To his credit, he had a point to make.

The Red Sox would lose to the Yankees 3-2 on Sunday night, and manager John Farrell believes a significant reason for that was this overturned play in the fourth inning, in which an inning-ending double play turned into a run-scoring play instead:

Essentially, Francisco Cervelli reached first base at the same time the throw reached Mike Napoli's glove: as the call had already been made that Cervelli was out, and no conclusive evidence existed via review that Cervelli had clearly beaten the throw, the play should have stood as it was originally called. John Farrell tried to say as much to the umpires, and became the first manager thrown out for arguing a reviewed call in the process, as arguing a reviewed call is an auto-ejection:

Over at The Sporting News, Jesse Spector has a quote from Farrell on the problem with this call:

"We felt it was clear that the replay was inconclusive," Farrell said. "The frustrating part is, when this was rolled out and explained to us, particularly on the throw to the first baseman, we were instructed that when the ball enters the glove - not that it has to hit the back of the glove - is where the out is deemed complete. At the same time, any angle that we looked at, you couldn't tell that the foot was on the bag behind Mike Napoli's leg. So, where this became conclusive is a hard pill to swallow. On the heels of yesterday, it's hard to have any faith in the system, to be honest with you."
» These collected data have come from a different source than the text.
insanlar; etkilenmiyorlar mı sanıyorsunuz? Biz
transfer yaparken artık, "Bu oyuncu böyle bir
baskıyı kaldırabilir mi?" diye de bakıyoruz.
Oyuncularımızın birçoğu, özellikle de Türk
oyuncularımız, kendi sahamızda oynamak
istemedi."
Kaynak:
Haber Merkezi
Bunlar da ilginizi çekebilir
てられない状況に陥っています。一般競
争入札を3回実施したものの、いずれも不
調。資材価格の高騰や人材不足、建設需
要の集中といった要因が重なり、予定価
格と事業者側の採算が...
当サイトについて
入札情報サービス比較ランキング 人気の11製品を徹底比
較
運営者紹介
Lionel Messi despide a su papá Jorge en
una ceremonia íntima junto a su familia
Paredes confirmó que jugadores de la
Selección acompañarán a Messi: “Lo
In essence, Farrell is upset that the umpires weren't doing things according to the rules as he understood them. It's not difficult to see why he would take issue with that, either, as this was a one-run game at the time, in a series the Red Sox were trying to salvage. The botched review also came just one day after Major League Baseball admitted to screwing up to Boston's disadvantage on another reviewable play, in which the umpires back in New York on review duty, for whatever reason, didn't have the proper angles on video to be reviewed even though the Red Sox did.

Video review is a good idea, and it will likely be worth trusting at some point. Early on in the process, though, there are going to be significant issues like this that expose problems with the system. For Sox fans, it's a shame that those issues might have cost  Boston a game, since the entire purpose of video review is to keep a single play from incorrectly deciding any contest. They won't be the only ones jobbed by the system in the early going, however, not that this is an entirely comforting thought.